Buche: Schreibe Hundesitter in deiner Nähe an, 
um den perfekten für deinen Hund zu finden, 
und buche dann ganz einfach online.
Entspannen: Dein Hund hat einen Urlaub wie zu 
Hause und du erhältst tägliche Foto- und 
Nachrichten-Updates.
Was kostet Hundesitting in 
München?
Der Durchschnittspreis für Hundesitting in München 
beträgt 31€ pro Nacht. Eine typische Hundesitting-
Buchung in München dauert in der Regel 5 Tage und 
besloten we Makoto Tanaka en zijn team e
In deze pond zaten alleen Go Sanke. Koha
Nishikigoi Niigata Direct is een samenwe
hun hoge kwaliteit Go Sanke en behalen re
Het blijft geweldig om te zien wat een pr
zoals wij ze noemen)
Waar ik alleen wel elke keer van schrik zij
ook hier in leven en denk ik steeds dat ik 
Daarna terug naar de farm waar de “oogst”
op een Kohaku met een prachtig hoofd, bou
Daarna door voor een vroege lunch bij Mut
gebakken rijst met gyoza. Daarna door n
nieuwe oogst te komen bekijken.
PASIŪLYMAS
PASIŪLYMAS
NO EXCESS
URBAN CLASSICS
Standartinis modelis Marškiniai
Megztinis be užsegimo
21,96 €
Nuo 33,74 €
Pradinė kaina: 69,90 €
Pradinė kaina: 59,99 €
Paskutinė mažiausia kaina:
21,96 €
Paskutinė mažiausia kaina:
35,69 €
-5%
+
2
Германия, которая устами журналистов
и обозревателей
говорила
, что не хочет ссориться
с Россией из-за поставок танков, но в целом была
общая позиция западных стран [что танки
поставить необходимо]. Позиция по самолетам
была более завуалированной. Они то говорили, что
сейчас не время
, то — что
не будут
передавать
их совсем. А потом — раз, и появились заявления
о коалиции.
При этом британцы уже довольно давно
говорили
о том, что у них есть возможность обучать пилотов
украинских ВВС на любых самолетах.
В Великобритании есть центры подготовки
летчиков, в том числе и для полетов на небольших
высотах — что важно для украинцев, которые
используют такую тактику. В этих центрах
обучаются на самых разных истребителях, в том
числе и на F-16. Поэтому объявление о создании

## Task objective
Reproduce the listing exactly, leaving nothing out.

## Exercise output
Buche: Schreibe Hundesitter in deiner Nähe an, 
um den perfekten für deinen Hund zu finden, 
und buche dann ganz einfach online.
Entspannen: Dein Hund hat einen Urlaub wie zu 
Hause und du erhältst tägliche Foto- und 
Nachrichten-Updates.
Was kostet Hundesitting in 
München?
Der Durchschnittspreis für Hundesitting in München 
beträgt 31€ pro Nacht. Eine typische Hundesitting-
Buchung in München dauert in der Regel 5 Tage und 
besloten we Makoto Tanaka en zijn team e
In deze pond zaten alleen Go Sanke. Koha
Nishikigoi Niigata Direct is een samenwe
hun hoge kwaliteit Go Sanke en behalen re
Het blijft geweldig om te zien wat een pr
zoals wij ze noemen)
Waar ik alleen wel elke keer van schrik zij
ook hier in leven en denk ik steeds dat ik 
Daarna terug naar de farm waar de “oogst”
op een Kohaku met een prachtig hoofd, bou
Daarna door voor een vroege lunch bij Mut
gebakken rijst met gyoza. Daarna door n
nieuwe oogst te komen bekijken.
PASIŪLYMAS
PASIŪLYMAS
NO EXCESS
URBAN CLASSICS
Standartinis modelis Marškiniai
Megztinis be užsegimo
21,96 €
Nuo 33,74 €
Pradinė kaina: 69,90 €
Pradinė kaina: 59,99 €
Paskutinė mažiausia kaina:
21,96 €
Paskutinė mažiausia kaina:
35,69 €
-5%
+
2
Германия, которая устами журналистов
и обозревателей
говорила
, что не хочет ссориться
с Россией из-за поставок танков, но в целом была
общая позиция западных стран [что танки
поставить необходимо]. Позиция по самолетам
была более завуалированной. Они то говорили, что
сейчас не время
, то — что
не будут
передавать
их совсем. А потом — раз, и появились заявления
о коалиции.
При этом британцы уже довольно давно
говорили
о том, что у них есть возможность обучать пилотов
украинских ВВС на любых самолетах.
В Великобритании есть центры подготовки
летчиков, в том числе и для полетов на небольших
высотах — что важно для украинцев, которые
используют такую тактику. В этих центрах
обучаются на самых разных истребителях, в том
числе и на F-16. Поэтому объявление о создании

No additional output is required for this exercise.